Else was the daughter of Ulrich von Bopfingen, a Strasbourg citizen of the Diocese of Augsburg , who died in 1391 and was a wool beater. Ulrich is probably the same person who, together with fellow craftsmen, had inherited a house in Blindengasse since 1345. This contract was extended in 1356. As the trial showed, the house on Weinmarkt had been a heretic school, that is, the spiritual center of the small Waldensian community. On July 11, 1391 Else signed over her house to her maid Grede, with whom she had very trusting relationships. In return, Grede granted her lifelong right of residence for a symbolic annual rent of a chicken. Grede, who was also accused but acquitted, could have followed her mistress into exile.

First there was a preliminary investigation, later the prosecution against the Waldensians, including Else, because the old priest of St. Peter Klaus von Brumath (1383–1398) lived with a high “ density of heretics ” and thus became aware of their dissent . Especially at Christmas time there were more believers in the Waldensian centers than in Saint Peter.

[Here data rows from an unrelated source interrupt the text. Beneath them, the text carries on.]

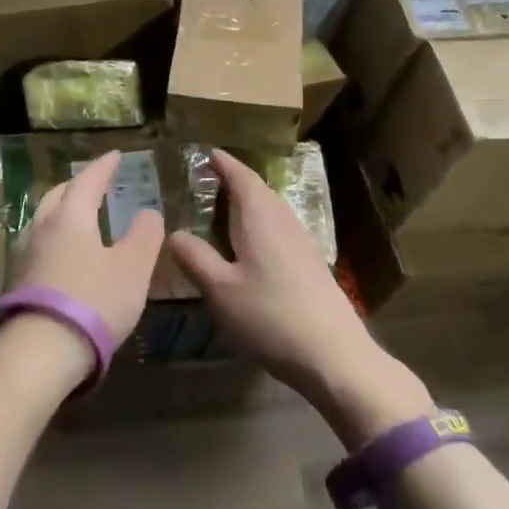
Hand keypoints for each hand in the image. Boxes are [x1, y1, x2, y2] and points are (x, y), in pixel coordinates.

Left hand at [7, 150, 163, 347]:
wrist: (37, 353)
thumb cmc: (93, 302)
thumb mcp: (132, 269)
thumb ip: (144, 236)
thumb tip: (148, 212)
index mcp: (71, 216)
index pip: (88, 180)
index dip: (104, 167)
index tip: (115, 156)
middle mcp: (41, 226)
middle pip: (59, 195)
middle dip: (78, 185)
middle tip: (95, 184)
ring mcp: (22, 254)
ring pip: (43, 219)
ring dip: (62, 211)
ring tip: (78, 217)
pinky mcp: (14, 282)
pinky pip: (36, 244)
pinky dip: (53, 238)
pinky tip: (60, 254)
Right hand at [167, 150, 431, 445]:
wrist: (335, 356)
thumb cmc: (271, 316)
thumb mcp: (220, 290)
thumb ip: (195, 258)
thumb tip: (173, 233)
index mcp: (260, 217)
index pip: (241, 177)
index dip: (223, 163)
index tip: (207, 152)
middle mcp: (283, 221)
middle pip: (258, 190)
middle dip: (235, 181)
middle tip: (208, 179)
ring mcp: (302, 242)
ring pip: (271, 209)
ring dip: (249, 202)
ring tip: (225, 209)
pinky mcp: (311, 264)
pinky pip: (280, 228)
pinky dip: (260, 223)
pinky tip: (252, 245)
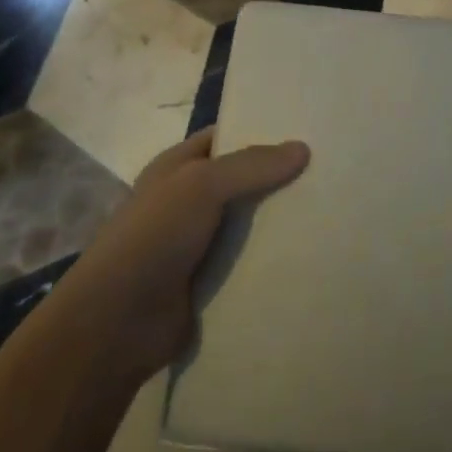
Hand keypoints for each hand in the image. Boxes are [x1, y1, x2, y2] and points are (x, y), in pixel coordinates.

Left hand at [69, 128, 309, 381]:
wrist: (118, 323)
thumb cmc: (154, 236)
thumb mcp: (201, 185)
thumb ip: (251, 165)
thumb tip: (302, 148)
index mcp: (177, 168)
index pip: (225, 137)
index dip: (260, 129)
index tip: (306, 128)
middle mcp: (188, 201)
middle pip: (243, 180)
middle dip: (280, 177)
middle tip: (332, 169)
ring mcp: (200, 243)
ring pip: (251, 222)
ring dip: (282, 220)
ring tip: (333, 209)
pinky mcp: (212, 281)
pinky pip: (251, 261)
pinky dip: (275, 258)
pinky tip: (313, 251)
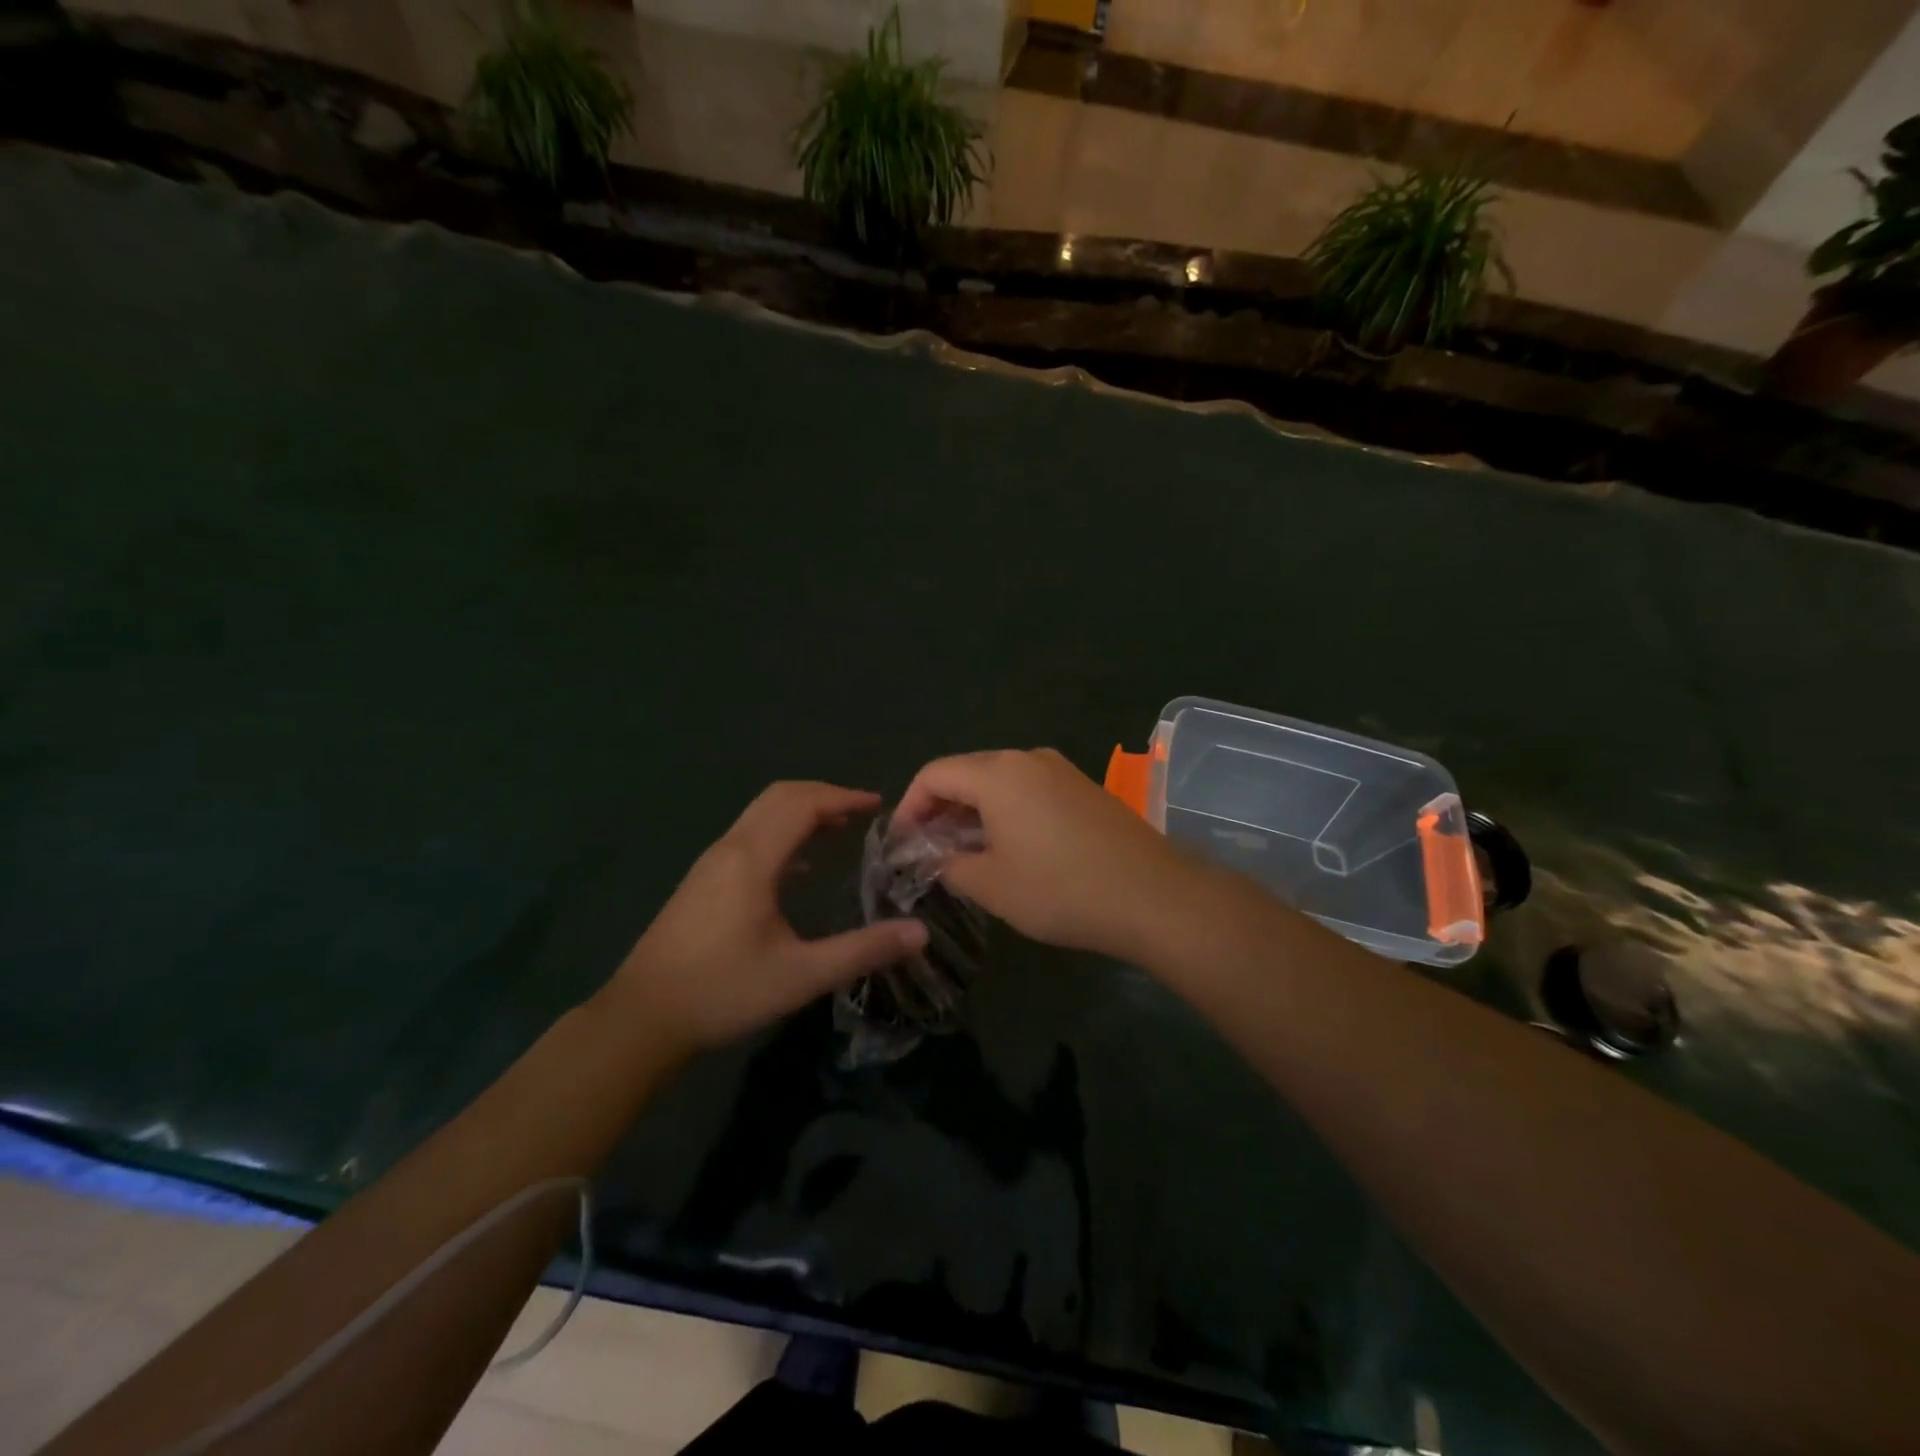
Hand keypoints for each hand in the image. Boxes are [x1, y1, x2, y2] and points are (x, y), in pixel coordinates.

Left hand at [608, 782, 927, 1054]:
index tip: (878, 805)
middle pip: (780, 797)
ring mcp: (711, 864)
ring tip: (839, 830)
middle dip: (824, 796)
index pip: (802, 804)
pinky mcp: (702, 882)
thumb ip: (862, 950)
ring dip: (801, 812)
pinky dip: (781, 832)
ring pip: (760, 814)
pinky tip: (799, 868)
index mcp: (752, 859)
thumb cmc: (723, 991)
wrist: (642, 1018)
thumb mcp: (801, 975)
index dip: (843, 797)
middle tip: (862, 813)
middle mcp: (730, 849)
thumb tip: (919, 933)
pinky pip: (749, 836)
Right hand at [893, 748, 1194, 959]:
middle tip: (928, 851)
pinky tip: (1010, 847)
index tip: (901, 844)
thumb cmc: (1061, 889)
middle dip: (940, 809)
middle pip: (967, 773)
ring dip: (974, 811)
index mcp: (997, 774)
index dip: (909, 807)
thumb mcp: (992, 885)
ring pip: (999, 781)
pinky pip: (1029, 789)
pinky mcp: (1084, 787)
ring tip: (965, 852)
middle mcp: (1028, 758)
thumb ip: (949, 865)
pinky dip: (1006, 811)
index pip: (934, 775)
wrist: (1152, 895)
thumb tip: (935, 857)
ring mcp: (1061, 770)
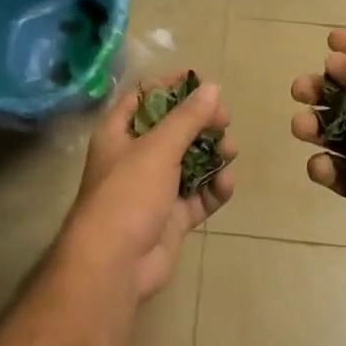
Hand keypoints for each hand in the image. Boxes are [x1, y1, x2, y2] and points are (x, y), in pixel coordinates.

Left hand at [62, 73, 235, 301]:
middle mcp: (135, 159)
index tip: (202, 82)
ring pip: (189, 164)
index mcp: (119, 135)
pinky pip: (198, 197)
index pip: (143, 99)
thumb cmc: (129, 194)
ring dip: (212, 155)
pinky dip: (213, 190)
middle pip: (172, 131)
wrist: (115, 263)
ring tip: (230, 152)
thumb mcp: (158, 148)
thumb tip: (212, 87)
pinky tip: (225, 185)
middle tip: (225, 120)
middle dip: (200, 124)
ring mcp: (154, 191)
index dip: (170, 87)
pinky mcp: (172, 218)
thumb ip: (187, 118)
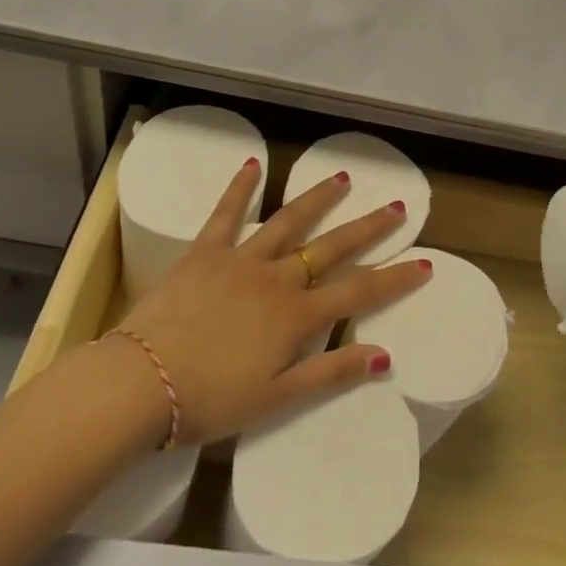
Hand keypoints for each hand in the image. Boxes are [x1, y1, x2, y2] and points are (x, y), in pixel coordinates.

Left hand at [117, 159, 431, 446]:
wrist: (138, 385)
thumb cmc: (208, 400)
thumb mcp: (275, 398)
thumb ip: (330, 373)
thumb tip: (384, 356)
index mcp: (296, 317)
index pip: (359, 292)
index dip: (396, 278)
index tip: (426, 262)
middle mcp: (276, 279)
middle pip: (332, 247)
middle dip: (369, 227)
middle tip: (397, 205)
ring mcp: (241, 261)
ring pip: (288, 222)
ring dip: (318, 199)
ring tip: (342, 178)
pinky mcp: (204, 253)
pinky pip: (226, 215)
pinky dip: (240, 188)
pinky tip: (252, 164)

On the file swore Else though already eight or ten years before the trial the Waldensian faith off the familiar in the matter Dominican Friedrich von Eichstätt and had this to repentance into unterelsassische Marienthal from south Hagenau pilgrimage, the long-term accommodation of the Waldensian church in their house weighed, however, difficult enough to uphold the banishment charge. A second penance that was pronounced during the trial was on three pilgrimages to Einsiedeln , which she did not go on herself - probably for reasons of age - but was represented by her maid, her brother Johannes and her sister Dyna. Dyna, in turn, did not go on the pilgrimage either, but instead decreed that after her death Else would be bequeathed her best dress.

Individual evidence

  1. ^ Sources on the history of the Waldensians of Strasbourg, p. 163.
  2. ^ Georg Modestin: Heretic in the city. The trial of the Strasbourg Waldensians from 1400. Hanover 2007, ISBN 978-3-7752-5701-5 , p. 114.